We chatted about parents disapproving of mixed marriages. She said it happened lots after the war and I said that in Ireland in the past, a Catholic-Protestant marriage could divide a family forever.

“You know, you’re only supposed to stay an hour,” Frau Bienkowski said after two.

“Do you have something you need to do?” I asked.

“I don’t want you to feel obliged, that’s all,” she said.

“Frau Bienkowski, we have discussed this before. This is a pleasure.”

“Oh, very well.”

Back upstairs, Frau Bienkowski asked me to read from “Die Pforte zum Himelreich,” the book by Irish writer Una Troy which I brought her last week.

“I started it,” she said. “And it is very good. But my eyes became swimmy and I couldn’t read on.”

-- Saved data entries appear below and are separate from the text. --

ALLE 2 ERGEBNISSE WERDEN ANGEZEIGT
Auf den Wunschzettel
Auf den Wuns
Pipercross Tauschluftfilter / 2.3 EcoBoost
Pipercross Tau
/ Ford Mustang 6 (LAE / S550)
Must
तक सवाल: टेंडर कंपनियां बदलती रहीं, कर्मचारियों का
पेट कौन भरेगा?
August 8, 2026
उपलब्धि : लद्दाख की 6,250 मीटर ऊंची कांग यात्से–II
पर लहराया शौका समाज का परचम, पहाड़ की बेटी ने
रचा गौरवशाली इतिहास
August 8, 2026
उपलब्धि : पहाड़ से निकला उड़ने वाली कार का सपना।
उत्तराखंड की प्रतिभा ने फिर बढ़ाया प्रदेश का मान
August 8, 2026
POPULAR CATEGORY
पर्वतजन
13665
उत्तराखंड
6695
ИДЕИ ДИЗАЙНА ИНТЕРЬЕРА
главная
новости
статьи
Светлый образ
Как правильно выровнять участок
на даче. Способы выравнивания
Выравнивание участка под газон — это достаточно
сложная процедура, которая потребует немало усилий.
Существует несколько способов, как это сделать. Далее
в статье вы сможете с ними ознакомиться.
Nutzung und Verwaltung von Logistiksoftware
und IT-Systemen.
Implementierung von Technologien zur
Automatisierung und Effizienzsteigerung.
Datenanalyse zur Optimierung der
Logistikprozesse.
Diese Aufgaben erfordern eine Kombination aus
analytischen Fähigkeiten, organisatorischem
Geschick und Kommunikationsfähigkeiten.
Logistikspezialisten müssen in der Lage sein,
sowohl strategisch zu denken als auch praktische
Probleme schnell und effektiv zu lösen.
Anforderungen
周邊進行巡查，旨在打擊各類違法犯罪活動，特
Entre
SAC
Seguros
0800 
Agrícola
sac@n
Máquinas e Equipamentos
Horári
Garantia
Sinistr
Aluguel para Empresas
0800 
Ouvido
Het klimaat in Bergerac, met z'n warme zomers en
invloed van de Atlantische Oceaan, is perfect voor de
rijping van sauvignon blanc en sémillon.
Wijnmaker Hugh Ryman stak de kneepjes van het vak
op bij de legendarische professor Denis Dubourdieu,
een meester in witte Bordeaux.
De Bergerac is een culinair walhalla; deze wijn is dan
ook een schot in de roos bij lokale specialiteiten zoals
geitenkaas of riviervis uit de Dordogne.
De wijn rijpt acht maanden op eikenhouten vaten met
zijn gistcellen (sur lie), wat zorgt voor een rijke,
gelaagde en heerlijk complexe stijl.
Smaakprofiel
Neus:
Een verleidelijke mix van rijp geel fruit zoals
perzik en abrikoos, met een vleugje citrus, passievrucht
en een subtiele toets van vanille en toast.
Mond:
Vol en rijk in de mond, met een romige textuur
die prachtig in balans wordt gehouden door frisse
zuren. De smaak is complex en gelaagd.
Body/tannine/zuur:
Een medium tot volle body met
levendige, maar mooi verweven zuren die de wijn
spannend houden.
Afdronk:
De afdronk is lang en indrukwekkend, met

The scene I read was a dialogue between an eager 23 year-old upstart journalist and a 100 year-old woman in a convent. She was Ireland’s oldest person and he was vying for the scoop on how she’d managed to live so long. She gave smart-ass, wry responses.

I put on my best crotchety voice for the old woman and an effeminate whine for the young man. Frau Bienkowski laughed out loud three times.

“You should be a professional reader!” she said. “I can completely imagine that nun!”

When I left, Frau Bienkowski said, “You bring me such joy.” This time her smile was real. It made my day.